This solution is from Etienne of Parramatta Highschool, NSW
Australia
I need to prove the area of a triangle $ A $ is given by $ A = rs $
where $ r $ is the radius of the incircle (inscribed circle) and $
s$ is the semi-perimeter (half the perimeter $ (a+b+c)/2$). Let $ a
$, $ b $, $ c $ be the lengths of the sides of triangle $ ABC $.
Join the incentre I of the triangle to the 3 corners. From I drop 3
perpendiculars to each of the sides, each of these has a length of
$ r $. The areas of $ ABI $, $ BCI $, $ CAI $ are $ cr/2 $, $ ar/2
$ and $ br/2 $ respectively. They sum up to give the area of
triangle $ ABC $
Area of $ ABC = cr/2 + ar/2 + br/2 = r(a+b+c)/2 = rs $.
Back to the question!
When $ P $ is the midpoint of $ AD, r_1 = r_2 $ because they sit on
congruent triangles. The area of triangle $ ABP = AP \times AP/2 =
1/4. PB = \sqrt(1+1/4) = \sqrt5/2. $
The semi perimeter of $ ABP = (1 + 1/2 + \sqrt5/2)/2 =
[3+\sqrt5]/4. $ Using the formula $ A = rs $ for the area of the
triangle, the area of $ ABP = r_1[3+\sqrt5]/4 = 1/4. $ This gives $
r_1 = 1/[3 + \sqrt5] = [3 - \sqrt5]/4 $ so $ r_1 = r_2 = [3 -
\sqrt5]/4. $
The area of BPC is 1 - 1/4 - 1/4 = 1/2 and $ PB = PC = \sqrt5/2. $
The semi-perimeter of $ BPC = [1+ \sqrt5/2 + \sqrt5/2]/2 = [1 +
\sqrt5]/2. $ From the area of triangle $ BPC $ we get $ r_3[1 +
\sqrt5]/2 = 1/2 $ so $ r_3 = 1/[1 + \sqrt5] = [\sqrt5 - 1]/4. $
Now suppose the lengths AP and PD are $ 1-p $ and $ p $. The area
of $ APB = (1-p)/2. $ The length $ PB = \sqrt(1 + p^2 - 2p + 1) =
\sqrt(p^2 - 2p + 2) $ and the semi perimeter of $ APB = [1 + (1-p)
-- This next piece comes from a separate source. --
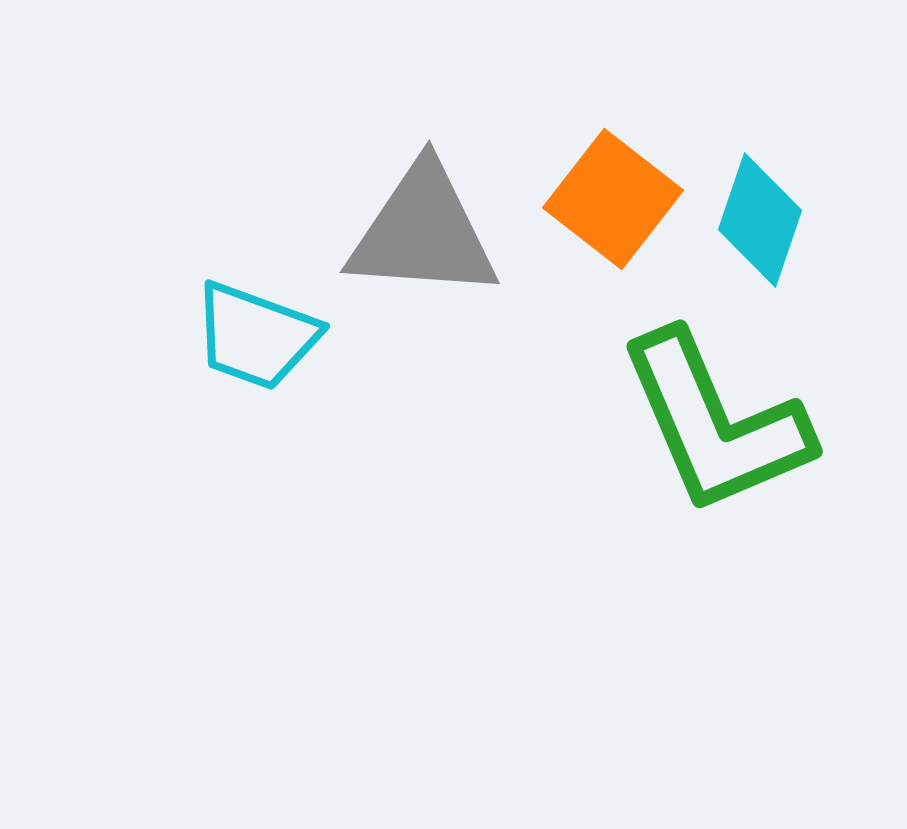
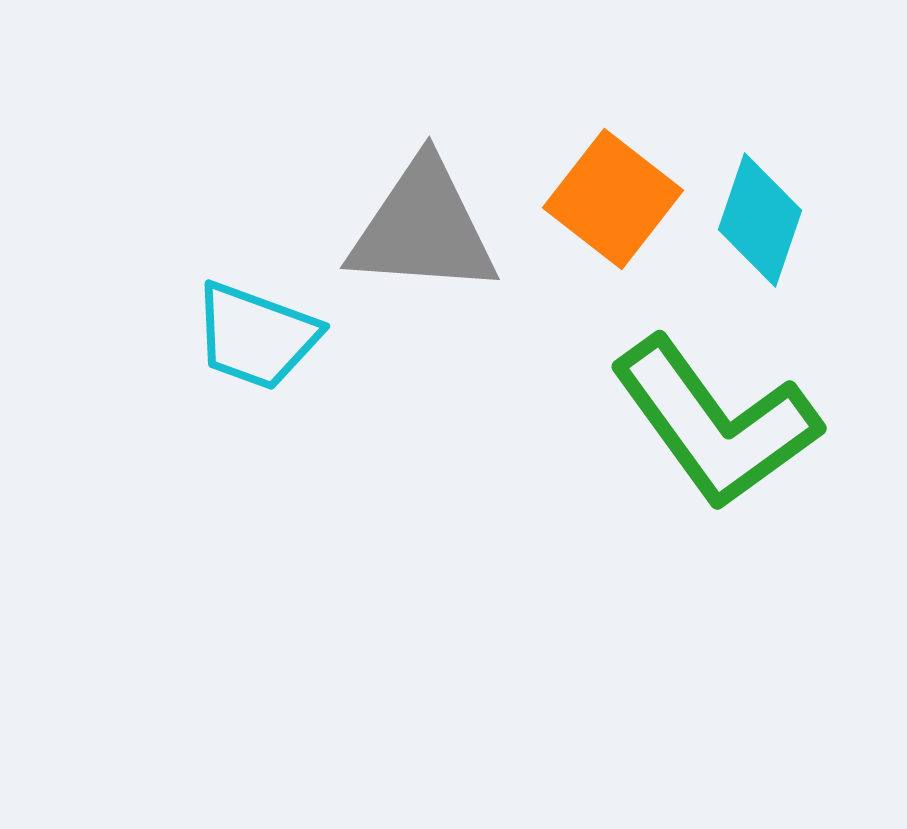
gray triangle: moved 4 px up
green L-shape: rotated 13 degrees counterclockwise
+ \sqrt(p^2 - 2p + 2)]/2.$ So, using the area formula again,
$$ r_2 = {1-p\over 2} \times {2\over [2 - p + \sqrt(p^2 - 2p + 2)]}
= {1\over 2}[2 - p - \sqrt(p^2 - 2p + 2)]. $$
Similary with $ DPC $. The area of $ DPC = p/2 $ and the length $
PC = \sqrt(p^2 + 1). $ The semi perimeter of $ PC = [1 + p +
\sqrt(p^2 + 1)]/2. $ So
$$ r_1 = {p\over 2} \times {2\over [1 + p + \sqrt(p^2 + 1)]} =
{1\over 2}[1 + p - \sqrt(p^2 + 1)]. $$
Similarly $$ r_3 = {1\over 2} \times {2\over [1 + \sqrt(p^2 + 1) +
\sqrt(p^2 -2p + 2)]} = {1\over 2}[1 + \sqrt(p^2 + 1) - \sqrt(p^2
-2p +2)][\sqrt(p^2 +1)- p]. $$
To finish this question you need to use the formulae found above
which give the radii $ r_1 $, $ r_2$ and $ r_3 $ in terms of $ p $
and then consider how these values change as $ p $ varies from $0$
to $1$. For example $ r_1 $ varies from $0$ to approximately
$0.293$ as $ p $ increases from $0$ to $1$. In order to discover
whether the ratio of the radii $ r_1 : r_2 : r_3 $ can ever take
the value $1 : 2 : 3$ you could plot on the same axes the graphs of
$ r_1 $, $ r_2 $ and $ r_3 $ as $ p $ varies from $0$ to $1$.